# [Exercise directions]
Answer these from the selective extraction page below:
(a) What does default extraction extract when selective extraction is not enabled?
(b) Where is the status of the Get Schemas action logged?
(c) By default, what happens to a schema's already extracted metadata if that schema is later excluded and another MDE job runs?

# [Document segment]

Select Schemas to Extract

Under the Connector Settings section of the Metadata Extraction tab, you can configure your MDE jobs. Most OCF connectors support default and custom query-based MDE:

  • Default extraction—MDE uses default SQL queries that are built in the connector code.

  • Custom-query-based extraction—MDE uses custom SQL queries provided by a Data Source Admin on the Metadata Extraction tab of the settings.

Default Extraction

Default extraction will extract either all metadata objects that the service account can access or selected metadata objects if you enabled selective extraction.

Enable Selective Extraction

Under Connector Settings > Selective Extraction, you can select the schemas to include into extraction.

To configure selective extraction:

  1. Enable the Selective Extraction toggle.

  2. If this is not the first time you’re running MDE, decide what you’d like to do with the previously extracted metadata. See Remove schemas from the catalog that are not captured by the lists below.

  3. Click Get List of Schemas to first fetch a list of schemas. The status of the Get Schemas action will be logged in the Extraction Job Status table on the bottom of the page.

  4. When schema synchronization is complete, the Select Schemas drop-down list will become enabled. Select one or more schemas as necessary.

  5. Check if you are using the desired filter option:

    • Extract only these Schemas—Extract metadata only from the selected schemas.

    • Extract all Schemas except—Extract metadata from all schemas except the selected schemas.

  6. Run MDE on Demand or Schedule MDE.

Remove Schemas from the Catalog That Are Not Captured by the Lists Below

As you adjust the list of schemas to extract into the catalog and run consecutive MDE jobs, you include or exclude schemas using the Select Schemas filter. What’s important is that the inclusion or exclusion of schemas only impacts the next extraction job but not the metadata that is already present in the catalog. By default, if you initially include and extract a schema but then exclude this schema and run a consecutive MDE job, the metadata from the excluded schema will not be extracted but will stay in the catalog. To remove previously extracted metadata from the catalog, you need to explicitly configure the removal before running MDE.

You use the toggle Remove schemas from the catalog that are not captured by the lists below to remove old metadata:

  1. Before running MDE, check the state of the toggle Remove schemas from the catalog that are not captured by the lists below under Selective Extraction. Enable it to remove the old metadata during the next MDE job. Leave it disabled (default) or disable it to keep the previously extracted metadata in the catalog.

# [Data provided]
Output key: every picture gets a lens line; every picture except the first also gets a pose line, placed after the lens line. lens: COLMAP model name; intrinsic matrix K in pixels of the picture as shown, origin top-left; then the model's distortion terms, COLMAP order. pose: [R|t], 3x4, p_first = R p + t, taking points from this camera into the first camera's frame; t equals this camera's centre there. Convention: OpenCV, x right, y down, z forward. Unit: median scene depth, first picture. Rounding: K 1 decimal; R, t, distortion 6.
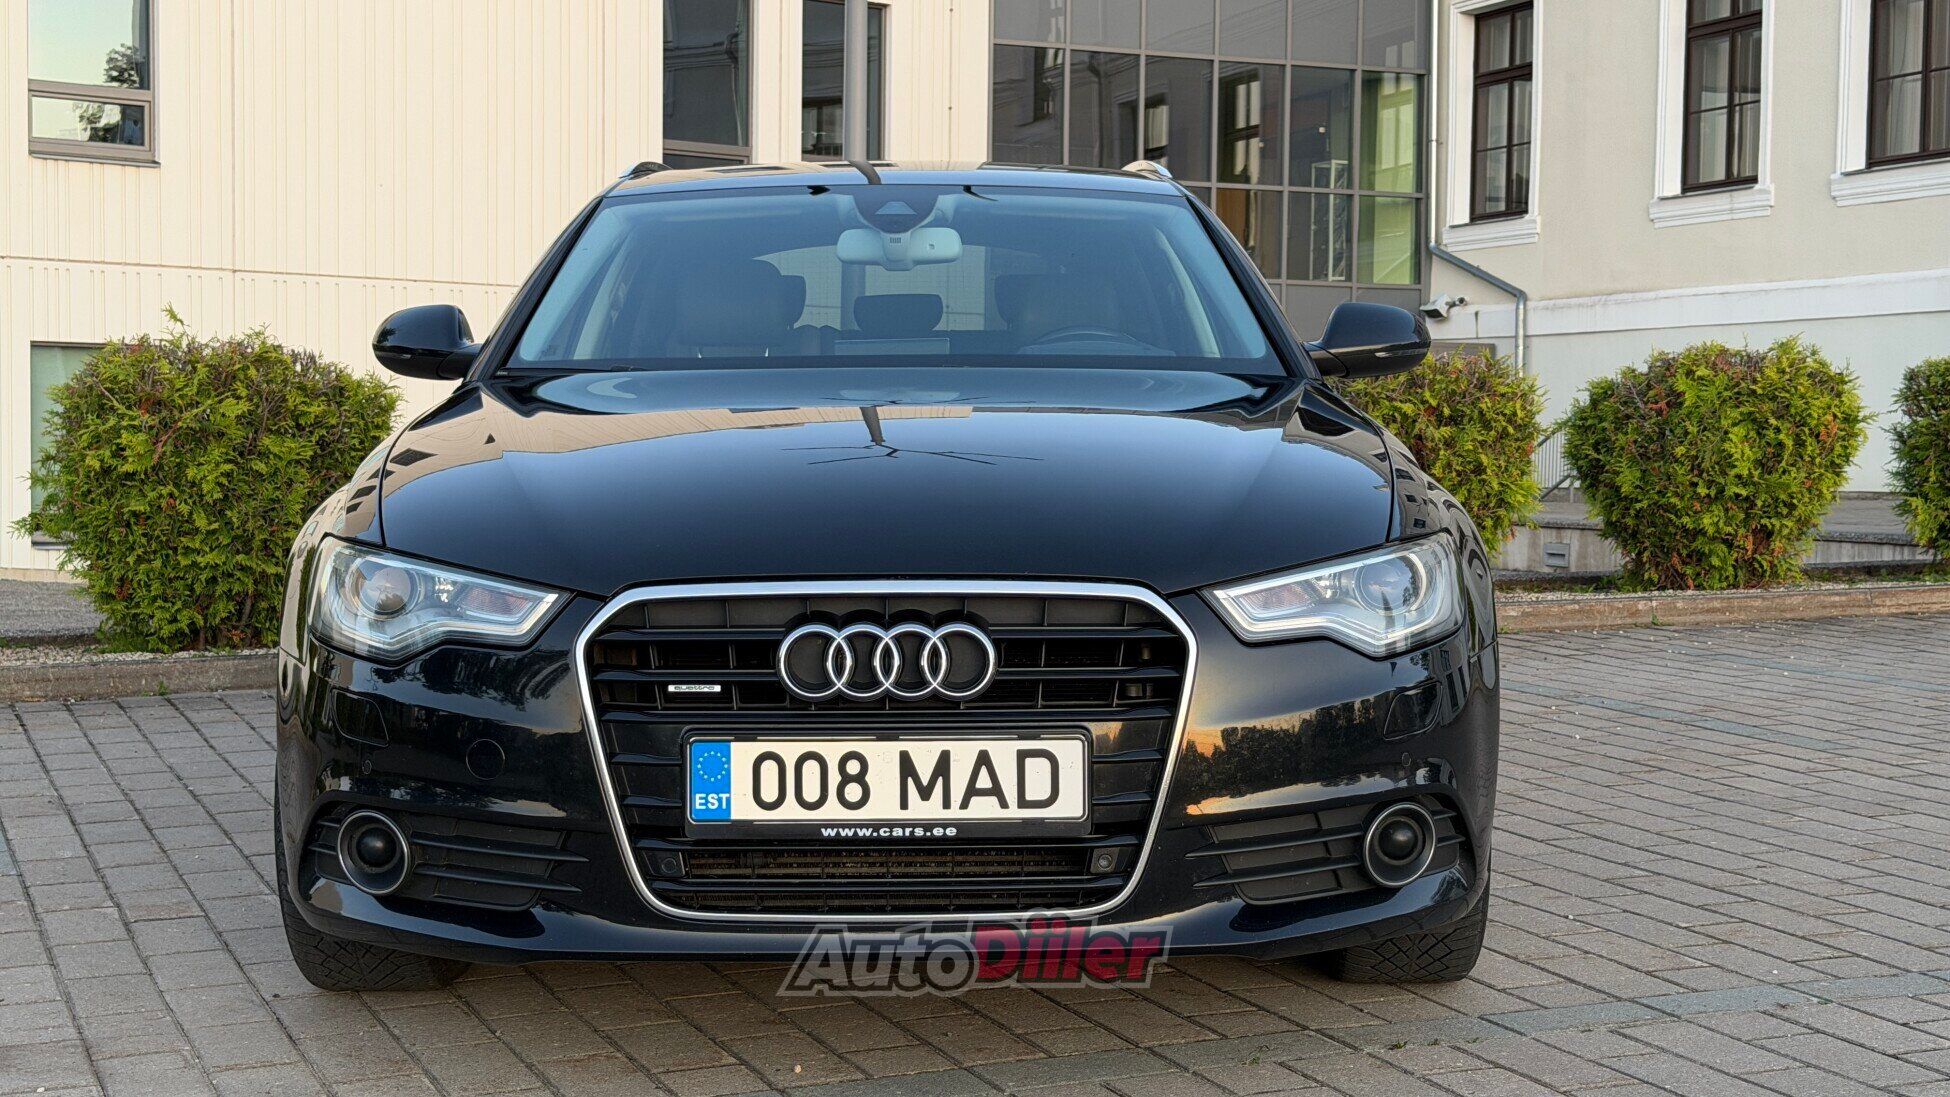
lens RADIAL K [[2783.5, 0, 972.5], [0, 2783.5, 549.5], [0, 0, 1]] dist [-0.037901, 0.000000]
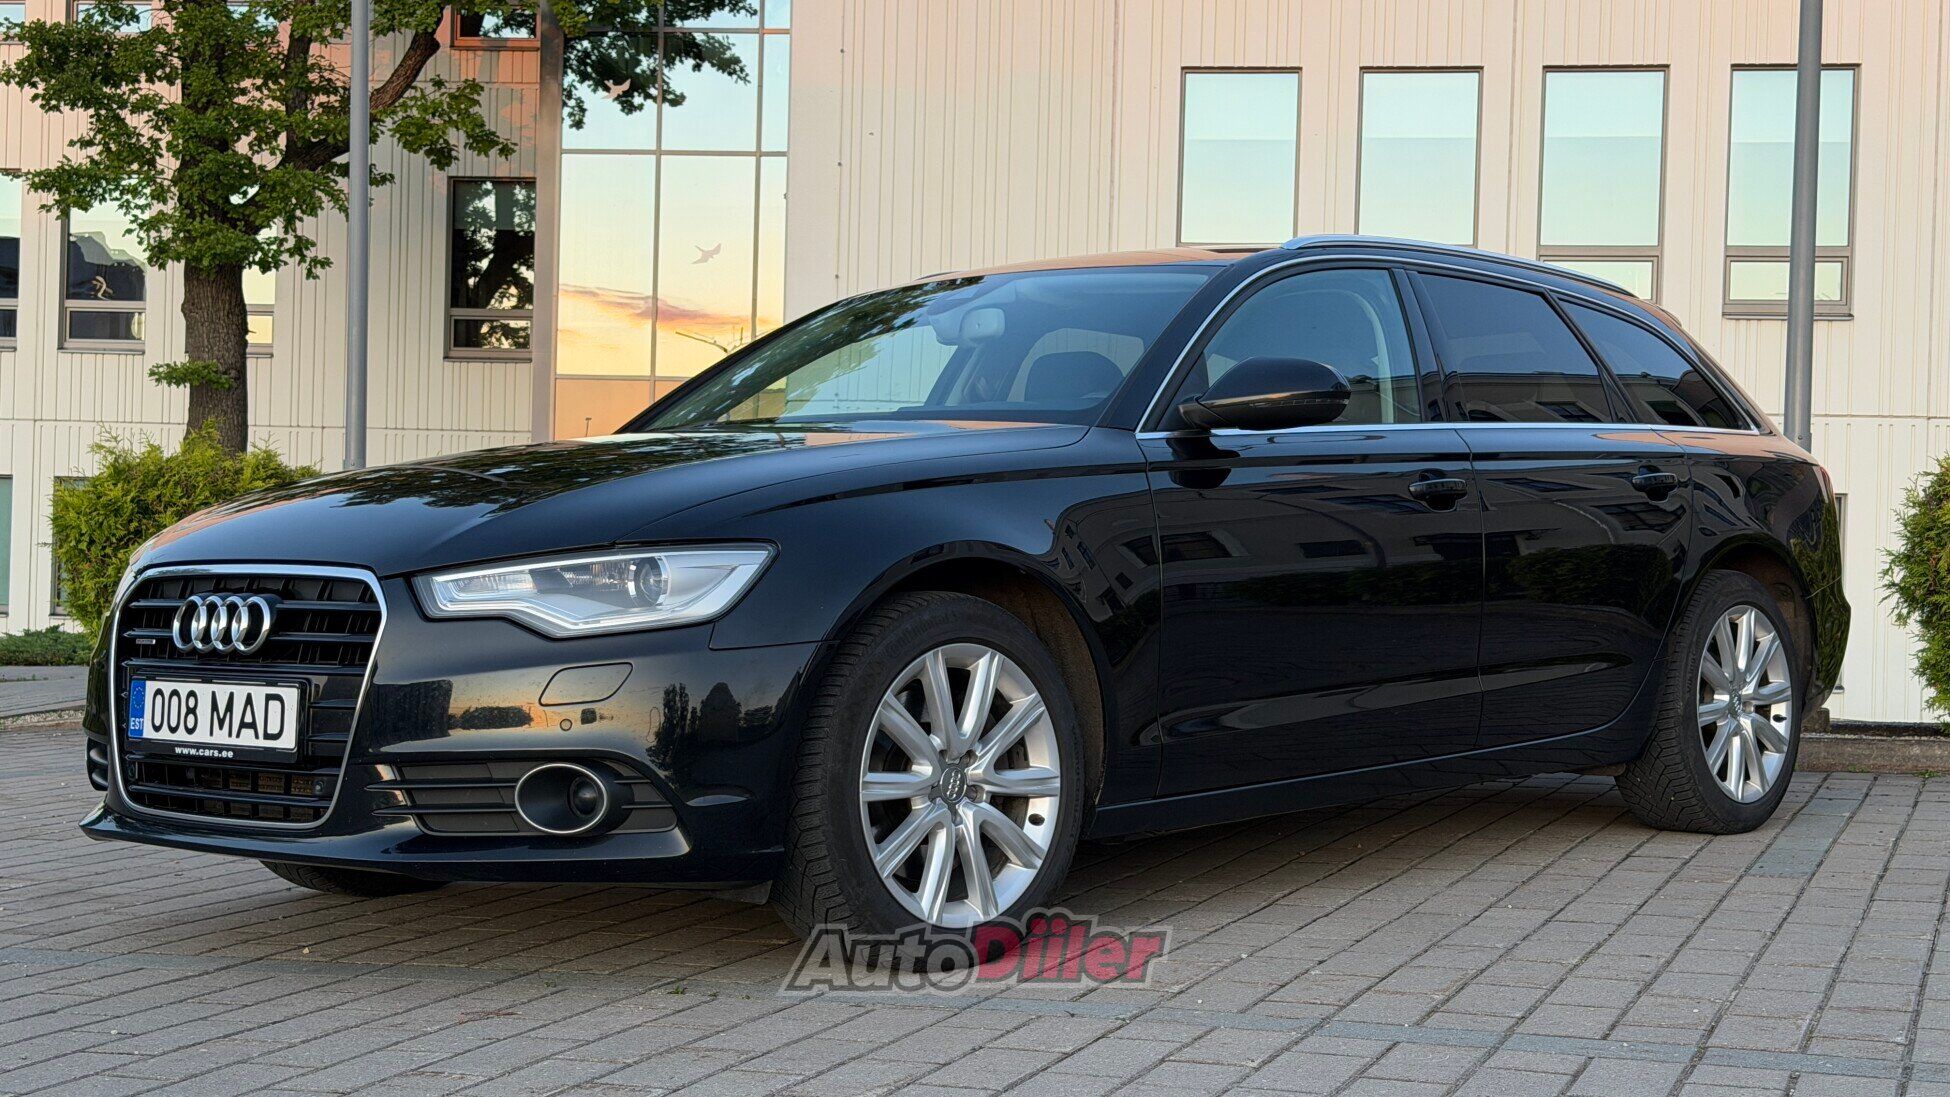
lens RADIAL K [[2783.5, 0, 972.4], [0, 2783.5, 549.0], [0, 0, 1]] dist [-0.037901, 0.000000]
pose [[0.736684, -0.002463, -0.676233, 1.126268], [-0.040807, 0.998009, -0.048090, 0.053654], [0.675005, 0.063022, 0.735116, 0.273027]]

# [Written answer]
(a) All metadata objects that the service account can access.
(b) In the Extraction Job Status table at the bottom of the page.
(c) It stays in the catalog. The metadata from the excluded schema is not extracted in the new job.